Historically, scientific and clinical studies have addressed research and health questions primarily through the prism of White males, overlooking or ignoring potential — or even likely differences — that might be found in women or people of color. As late as 1977, for example, the Food and Drug Administration recommended excluding women of childbearing potential from phase 1 and early phase 2 drug trials.

This is changing. It’s now well-documented that males and females differ in their response to drug treatment. Likewise, among different ethnicities. Inclusion is now law, and new research points to improved representation among communities of color in most clinical trials.

The embrace of science, technology, engineering and mathematics, or STEM, in public education has become a fundamental force for long-term good. The more children of every size, shape and color who are exposed to these disciplines, the more diverse and energized future generations of scientists, engineers and health professionals will be.

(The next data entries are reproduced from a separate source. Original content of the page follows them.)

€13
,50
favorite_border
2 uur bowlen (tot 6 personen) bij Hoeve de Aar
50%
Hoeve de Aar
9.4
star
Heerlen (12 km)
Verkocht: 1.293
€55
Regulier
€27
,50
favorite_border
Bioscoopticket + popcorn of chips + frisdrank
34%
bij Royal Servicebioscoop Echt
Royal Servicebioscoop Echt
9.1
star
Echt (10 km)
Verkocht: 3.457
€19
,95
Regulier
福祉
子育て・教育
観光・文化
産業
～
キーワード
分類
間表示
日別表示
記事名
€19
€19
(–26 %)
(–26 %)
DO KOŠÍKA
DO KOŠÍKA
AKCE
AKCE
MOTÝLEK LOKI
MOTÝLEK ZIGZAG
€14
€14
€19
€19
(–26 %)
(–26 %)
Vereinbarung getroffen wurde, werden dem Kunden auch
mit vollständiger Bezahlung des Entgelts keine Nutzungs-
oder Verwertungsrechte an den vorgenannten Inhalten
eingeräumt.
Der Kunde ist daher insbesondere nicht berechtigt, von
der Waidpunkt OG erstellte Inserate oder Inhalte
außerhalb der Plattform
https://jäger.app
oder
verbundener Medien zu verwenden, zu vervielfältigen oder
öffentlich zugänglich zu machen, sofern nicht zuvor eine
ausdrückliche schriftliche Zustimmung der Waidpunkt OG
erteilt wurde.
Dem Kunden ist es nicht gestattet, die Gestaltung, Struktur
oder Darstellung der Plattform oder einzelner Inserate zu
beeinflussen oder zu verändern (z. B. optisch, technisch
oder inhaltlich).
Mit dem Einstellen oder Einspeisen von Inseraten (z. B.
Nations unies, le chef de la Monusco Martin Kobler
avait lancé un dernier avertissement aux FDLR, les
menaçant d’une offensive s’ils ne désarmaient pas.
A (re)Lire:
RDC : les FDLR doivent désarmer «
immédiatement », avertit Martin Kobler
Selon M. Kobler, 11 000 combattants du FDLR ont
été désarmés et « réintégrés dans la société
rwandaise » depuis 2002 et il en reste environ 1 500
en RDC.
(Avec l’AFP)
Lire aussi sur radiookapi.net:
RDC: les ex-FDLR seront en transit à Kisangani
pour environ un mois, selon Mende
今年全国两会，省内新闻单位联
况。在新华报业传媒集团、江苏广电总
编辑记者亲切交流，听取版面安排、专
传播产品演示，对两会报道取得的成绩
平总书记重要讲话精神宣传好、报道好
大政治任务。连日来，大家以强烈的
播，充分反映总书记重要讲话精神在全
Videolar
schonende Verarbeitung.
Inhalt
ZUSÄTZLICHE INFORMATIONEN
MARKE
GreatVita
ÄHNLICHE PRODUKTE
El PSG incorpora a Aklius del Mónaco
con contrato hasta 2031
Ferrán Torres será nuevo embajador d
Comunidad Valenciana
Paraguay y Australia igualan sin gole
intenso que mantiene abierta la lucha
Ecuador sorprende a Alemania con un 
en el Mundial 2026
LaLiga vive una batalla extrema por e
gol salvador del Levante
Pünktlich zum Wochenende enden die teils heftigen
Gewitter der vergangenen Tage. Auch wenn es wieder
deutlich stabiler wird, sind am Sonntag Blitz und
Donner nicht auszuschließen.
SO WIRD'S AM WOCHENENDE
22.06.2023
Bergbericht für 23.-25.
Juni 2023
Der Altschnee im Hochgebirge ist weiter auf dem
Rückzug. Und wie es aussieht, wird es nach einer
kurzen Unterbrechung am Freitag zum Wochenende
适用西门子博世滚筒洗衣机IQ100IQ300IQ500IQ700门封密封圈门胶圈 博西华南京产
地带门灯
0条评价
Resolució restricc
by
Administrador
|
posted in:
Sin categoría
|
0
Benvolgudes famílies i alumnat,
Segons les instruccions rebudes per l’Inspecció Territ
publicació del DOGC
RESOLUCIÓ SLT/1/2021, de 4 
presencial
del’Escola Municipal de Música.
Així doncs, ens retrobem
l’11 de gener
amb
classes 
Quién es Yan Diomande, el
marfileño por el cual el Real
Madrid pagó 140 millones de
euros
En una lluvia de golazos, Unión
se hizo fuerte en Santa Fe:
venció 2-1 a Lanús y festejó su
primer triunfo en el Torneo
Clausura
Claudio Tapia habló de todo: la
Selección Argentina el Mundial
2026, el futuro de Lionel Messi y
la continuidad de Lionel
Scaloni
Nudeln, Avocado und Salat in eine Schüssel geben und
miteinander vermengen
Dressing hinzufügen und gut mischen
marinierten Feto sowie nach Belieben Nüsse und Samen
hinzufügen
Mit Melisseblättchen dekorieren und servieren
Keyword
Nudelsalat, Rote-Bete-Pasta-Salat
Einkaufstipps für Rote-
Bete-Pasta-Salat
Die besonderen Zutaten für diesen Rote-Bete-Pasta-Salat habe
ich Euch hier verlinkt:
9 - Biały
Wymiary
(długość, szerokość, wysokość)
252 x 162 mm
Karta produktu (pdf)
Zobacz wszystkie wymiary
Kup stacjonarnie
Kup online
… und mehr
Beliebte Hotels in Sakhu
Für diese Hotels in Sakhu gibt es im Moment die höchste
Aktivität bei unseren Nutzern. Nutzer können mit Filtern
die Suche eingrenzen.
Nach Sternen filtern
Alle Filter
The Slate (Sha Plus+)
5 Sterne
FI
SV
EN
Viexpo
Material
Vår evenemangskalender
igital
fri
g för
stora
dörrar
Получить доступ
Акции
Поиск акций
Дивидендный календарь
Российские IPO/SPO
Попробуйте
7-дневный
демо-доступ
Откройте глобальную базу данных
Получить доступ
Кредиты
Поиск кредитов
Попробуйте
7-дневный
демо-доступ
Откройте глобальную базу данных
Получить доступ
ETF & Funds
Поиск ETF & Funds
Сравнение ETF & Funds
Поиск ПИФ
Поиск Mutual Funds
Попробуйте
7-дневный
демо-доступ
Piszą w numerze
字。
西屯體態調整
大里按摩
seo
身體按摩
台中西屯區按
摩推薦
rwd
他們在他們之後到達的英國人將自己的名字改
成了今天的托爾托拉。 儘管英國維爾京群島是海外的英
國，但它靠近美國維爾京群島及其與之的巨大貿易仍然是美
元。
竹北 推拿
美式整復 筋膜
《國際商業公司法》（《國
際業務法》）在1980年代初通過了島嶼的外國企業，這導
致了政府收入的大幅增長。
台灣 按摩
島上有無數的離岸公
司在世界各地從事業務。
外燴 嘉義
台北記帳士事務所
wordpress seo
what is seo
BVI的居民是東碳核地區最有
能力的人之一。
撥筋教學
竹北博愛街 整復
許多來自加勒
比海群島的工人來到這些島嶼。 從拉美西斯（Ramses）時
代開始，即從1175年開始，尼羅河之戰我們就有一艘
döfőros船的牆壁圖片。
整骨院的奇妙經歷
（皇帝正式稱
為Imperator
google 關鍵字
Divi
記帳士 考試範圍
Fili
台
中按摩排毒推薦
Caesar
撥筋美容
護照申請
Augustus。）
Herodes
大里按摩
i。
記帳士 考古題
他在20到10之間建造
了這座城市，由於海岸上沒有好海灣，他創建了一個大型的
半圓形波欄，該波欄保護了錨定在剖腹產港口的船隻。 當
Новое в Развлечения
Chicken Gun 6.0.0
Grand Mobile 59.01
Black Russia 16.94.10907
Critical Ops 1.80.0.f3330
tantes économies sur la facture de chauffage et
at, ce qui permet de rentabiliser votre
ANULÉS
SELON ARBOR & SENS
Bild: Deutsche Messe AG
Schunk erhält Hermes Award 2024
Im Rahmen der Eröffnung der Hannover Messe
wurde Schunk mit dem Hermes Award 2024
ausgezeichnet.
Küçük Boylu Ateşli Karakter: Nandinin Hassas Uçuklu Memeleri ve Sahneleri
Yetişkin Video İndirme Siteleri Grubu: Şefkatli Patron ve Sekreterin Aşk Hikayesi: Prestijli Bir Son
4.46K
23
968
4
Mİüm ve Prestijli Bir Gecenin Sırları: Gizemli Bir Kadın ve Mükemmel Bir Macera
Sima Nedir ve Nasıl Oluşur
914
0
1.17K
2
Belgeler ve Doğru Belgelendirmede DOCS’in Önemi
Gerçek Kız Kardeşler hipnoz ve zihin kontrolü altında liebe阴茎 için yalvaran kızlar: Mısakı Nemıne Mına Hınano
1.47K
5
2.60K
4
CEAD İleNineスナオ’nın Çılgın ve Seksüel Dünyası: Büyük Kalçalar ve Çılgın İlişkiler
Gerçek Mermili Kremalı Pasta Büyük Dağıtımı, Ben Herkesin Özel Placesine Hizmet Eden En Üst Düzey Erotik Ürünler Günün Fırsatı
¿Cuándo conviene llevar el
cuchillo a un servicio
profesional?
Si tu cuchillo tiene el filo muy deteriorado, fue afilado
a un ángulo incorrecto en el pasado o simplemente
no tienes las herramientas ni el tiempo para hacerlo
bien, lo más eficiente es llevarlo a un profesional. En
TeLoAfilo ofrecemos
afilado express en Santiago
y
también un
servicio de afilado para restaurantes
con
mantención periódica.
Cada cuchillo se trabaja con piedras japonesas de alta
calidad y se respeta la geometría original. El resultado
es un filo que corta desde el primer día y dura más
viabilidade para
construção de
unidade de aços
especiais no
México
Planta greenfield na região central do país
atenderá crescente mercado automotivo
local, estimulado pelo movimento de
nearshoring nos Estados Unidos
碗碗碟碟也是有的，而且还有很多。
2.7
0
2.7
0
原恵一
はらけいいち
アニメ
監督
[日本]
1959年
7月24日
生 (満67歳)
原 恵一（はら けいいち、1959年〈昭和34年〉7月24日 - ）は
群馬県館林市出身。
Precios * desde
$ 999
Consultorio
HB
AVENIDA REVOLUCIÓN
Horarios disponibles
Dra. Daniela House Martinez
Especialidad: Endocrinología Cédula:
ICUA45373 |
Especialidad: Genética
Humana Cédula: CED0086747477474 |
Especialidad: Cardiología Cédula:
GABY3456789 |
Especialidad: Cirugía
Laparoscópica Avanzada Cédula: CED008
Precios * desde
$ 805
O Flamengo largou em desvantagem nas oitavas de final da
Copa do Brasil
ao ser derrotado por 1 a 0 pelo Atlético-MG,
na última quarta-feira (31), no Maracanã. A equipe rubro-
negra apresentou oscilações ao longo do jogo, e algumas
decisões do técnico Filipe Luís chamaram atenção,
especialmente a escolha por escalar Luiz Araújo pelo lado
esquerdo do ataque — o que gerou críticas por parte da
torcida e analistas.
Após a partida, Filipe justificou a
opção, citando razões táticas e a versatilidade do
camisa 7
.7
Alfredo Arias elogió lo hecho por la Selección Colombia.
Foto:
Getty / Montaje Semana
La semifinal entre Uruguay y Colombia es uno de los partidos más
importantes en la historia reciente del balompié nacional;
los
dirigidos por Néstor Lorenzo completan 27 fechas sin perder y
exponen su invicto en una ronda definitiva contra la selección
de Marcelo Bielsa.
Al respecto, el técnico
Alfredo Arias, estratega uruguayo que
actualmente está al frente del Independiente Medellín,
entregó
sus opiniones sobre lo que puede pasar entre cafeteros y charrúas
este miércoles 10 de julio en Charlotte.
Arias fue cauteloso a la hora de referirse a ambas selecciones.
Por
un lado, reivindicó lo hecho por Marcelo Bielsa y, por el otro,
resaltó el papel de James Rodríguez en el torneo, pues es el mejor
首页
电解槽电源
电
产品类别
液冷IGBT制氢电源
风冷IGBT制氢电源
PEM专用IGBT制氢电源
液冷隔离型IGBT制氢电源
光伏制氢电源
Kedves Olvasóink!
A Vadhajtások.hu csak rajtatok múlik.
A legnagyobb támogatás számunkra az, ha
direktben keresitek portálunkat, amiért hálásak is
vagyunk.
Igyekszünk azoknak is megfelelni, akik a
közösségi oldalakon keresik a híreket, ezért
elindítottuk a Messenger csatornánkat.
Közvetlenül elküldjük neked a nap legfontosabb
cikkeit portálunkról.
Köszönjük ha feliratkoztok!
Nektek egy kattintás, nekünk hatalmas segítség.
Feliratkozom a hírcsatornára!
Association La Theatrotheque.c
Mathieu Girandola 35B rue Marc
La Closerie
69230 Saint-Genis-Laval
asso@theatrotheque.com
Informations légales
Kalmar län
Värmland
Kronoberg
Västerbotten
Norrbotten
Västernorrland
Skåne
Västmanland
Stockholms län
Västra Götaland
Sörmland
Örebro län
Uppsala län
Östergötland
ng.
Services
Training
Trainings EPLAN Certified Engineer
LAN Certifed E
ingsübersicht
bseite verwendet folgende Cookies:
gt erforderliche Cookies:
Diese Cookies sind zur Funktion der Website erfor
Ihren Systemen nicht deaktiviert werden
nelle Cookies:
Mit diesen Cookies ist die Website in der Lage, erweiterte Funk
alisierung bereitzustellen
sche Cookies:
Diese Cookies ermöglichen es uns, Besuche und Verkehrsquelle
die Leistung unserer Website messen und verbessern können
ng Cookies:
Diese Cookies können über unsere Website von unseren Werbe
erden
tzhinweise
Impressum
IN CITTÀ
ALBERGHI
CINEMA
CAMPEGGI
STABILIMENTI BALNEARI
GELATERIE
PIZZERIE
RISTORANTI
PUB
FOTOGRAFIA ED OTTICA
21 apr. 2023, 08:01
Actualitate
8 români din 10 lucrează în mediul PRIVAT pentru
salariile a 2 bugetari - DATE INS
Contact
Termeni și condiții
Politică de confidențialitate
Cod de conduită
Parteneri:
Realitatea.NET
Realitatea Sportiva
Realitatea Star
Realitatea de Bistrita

However, we are still in the first steps toward making this journey more accessible to marginalized groups. There is no mainstream movement yet in this direction. The ability to break into the upper echelons of academia continues to be constrained not only by race and ethnicity, but by privilege, with first-generation students facing many more barriers than those with at least one parent with a higher education degree. Scientists who are from the LGBTQ community also face significant challenges to finding acceptance for their research and their identity in academia.

A new educational program at Sanford Burnham Prebys, an independent biomedical research institute in La Jolla, attempts to remedy this singular reality. Funded by a grant from The Conrad Prebys Foundation, the institute has welcomed a group of 13 graduate students and postdoctoral fellows from diverse backgrounds and identities, all of whom will be working in labs, gaining hands-on experience in drug discovery and translational medicine from industry-trained researchers.

They come from near and far, having previously studied at places like San Diego State University, University of San Diego, University of Barcelona and Hong Kong University of Science and Technology. Their research interests are diverse: new treatments for breast and pancreatic cancers, how DNA repairs itself, regenerating heart muscle and how the brain protects itself from Alzheimer’s disease.

The goal is to provide these young scientists with advanced research training that will better position them to not just have successful, productive careers, but also become role models and leaders in biomedical research.

The Prebys Foundation fellows, as they are called, represent a small step in the right direction. Similar efforts are needed elsewhere, everywhere, at small and large institutions, laboratories and places where the work of science gets done.

As a nation, we must be committed to planting the seeds of new generations of scientists through programs like STEM. And when they begin to mature, we must provide the water and nutrients to ensure our young scientists bear fruit for a very long time.

Alessandra Sacco, PhD, is vice dean and associate dean of student affairs in the Graduate School of Biomedical Sciences at Sanford Burnham Prebys, and co-director of the fellowship program. Michael Jackson, PhD, is senior vice president for drug discovery and development and co-director in the Conrad Prebys Center for Chemical Genomics, and co-director of the fellowship program. Svasti Haricharan, PhD, is associate director for training and education in the NCI-Designated Cancer Center at Sanford Burnham Prebys. All live in San Diego.